Task description ::
Repeat every line of the records below word for word, leaving nothing out.

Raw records
============

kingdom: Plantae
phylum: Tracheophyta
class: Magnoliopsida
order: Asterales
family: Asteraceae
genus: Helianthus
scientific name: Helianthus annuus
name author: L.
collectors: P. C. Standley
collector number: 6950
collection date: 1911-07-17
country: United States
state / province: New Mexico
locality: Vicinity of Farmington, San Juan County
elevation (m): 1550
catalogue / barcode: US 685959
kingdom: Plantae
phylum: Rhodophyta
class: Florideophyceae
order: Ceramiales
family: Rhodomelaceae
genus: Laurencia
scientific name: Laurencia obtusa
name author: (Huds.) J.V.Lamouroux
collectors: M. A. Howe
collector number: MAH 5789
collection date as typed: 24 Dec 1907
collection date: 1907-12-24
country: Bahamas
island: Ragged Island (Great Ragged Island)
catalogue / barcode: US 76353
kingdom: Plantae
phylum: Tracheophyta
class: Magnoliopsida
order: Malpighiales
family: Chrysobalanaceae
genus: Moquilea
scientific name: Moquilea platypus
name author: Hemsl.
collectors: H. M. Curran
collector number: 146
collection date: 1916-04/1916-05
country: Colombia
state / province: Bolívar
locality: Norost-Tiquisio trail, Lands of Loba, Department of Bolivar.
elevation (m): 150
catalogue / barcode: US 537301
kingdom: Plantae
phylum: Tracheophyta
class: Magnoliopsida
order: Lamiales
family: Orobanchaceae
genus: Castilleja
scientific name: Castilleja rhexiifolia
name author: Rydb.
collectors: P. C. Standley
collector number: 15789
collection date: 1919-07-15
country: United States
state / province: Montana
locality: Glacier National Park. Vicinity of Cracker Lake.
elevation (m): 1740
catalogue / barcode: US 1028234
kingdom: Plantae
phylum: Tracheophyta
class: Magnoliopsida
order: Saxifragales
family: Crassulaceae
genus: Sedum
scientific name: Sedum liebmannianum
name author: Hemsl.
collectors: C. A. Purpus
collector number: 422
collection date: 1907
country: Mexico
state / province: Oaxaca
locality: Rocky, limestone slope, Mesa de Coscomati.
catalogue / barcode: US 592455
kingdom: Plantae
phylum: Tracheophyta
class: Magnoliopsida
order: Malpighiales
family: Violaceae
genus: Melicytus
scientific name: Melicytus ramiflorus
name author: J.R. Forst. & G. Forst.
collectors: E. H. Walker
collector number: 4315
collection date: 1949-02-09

============

Written answer ::
kingdom: Plantae
phylum: Tracheophyta
class: Magnoliopsida
order: Asterales
family: Asteraceae
genus: Helianthus
scientific name: Helianthus annuus
name author: L.
collectors: P. C. Standley
collector number: 6950
collection date: 1911-07-17
country: United States
state / province: New Mexico
locality: Vicinity of Farmington, San Juan County
elevation (m): 1550
catalogue / barcode: US 685959
kingdom: Plantae
phylum: Rhodophyta
class: Florideophyceae
order: Ceramiales
family: Rhodomelaceae
genus: Laurencia
scientific name: Laurencia obtusa
name author: (Huds.) J.V.Lamouroux
collectors: M. A. Howe
collector number: MAH 5789
collection date as typed: 24 Dec 1907
collection date: 1907-12-24
country: Bahamas
island: Ragged Island (Great Ragged Island)
catalogue / barcode: US 76353
kingdom: Plantae
phylum: Tracheophyta
class: Magnoliopsida
order: Malpighiales
family: Chrysobalanaceae
genus: Moquilea
scientific name: Moquilea platypus
name author: Hemsl.
collectors: H. M. Curran
collector number: 146
collection date: 1916-04/1916-05
country: Colombia
state / province: Bolívar
locality: Norost-Tiquisio trail, Lands of Loba, Department of Bolivar.
elevation (m): 150
catalogue / barcode: US 537301
kingdom: Plantae
phylum: Tracheophyta
class: Magnoliopsida
order: Lamiales
family: Orobanchaceae
genus: Castilleja
scientific name: Castilleja rhexiifolia
name author: Rydb.
collectors: P. C. Standley
collector number: 15789
collection date: 1919-07-15
country: United States
state / province: Montana
locality: Glacier National Park. Vicinity of Cracker Lake.
elevation (m): 1740
catalogue / barcode: US 1028234
kingdom: Plantae
phylum: Tracheophyta
class: Magnoliopsida
order: Saxifragales
family: Crassulaceae
genus: Sedum
scientific name: Sedum liebmannianum
name author: Hemsl.
collectors: C. A. Purpus
collector number: 422
collection date: 1907
country: Mexico
state / province: Oaxaca
locality: Rocky, limestone slope, Mesa de Coscomati.
catalogue / barcode: US 592455
kingdom: Plantae
phylum: Tracheophyta
class: Magnoliopsida
order: Malpighiales
family: Violaceae
genus: Melicytus
scientific name: Melicytus ramiflorus
name author: J.R. Forst. & G. Forst.
collectors: E. H. Walker
collector number: 4315
collection date: 1949-02-09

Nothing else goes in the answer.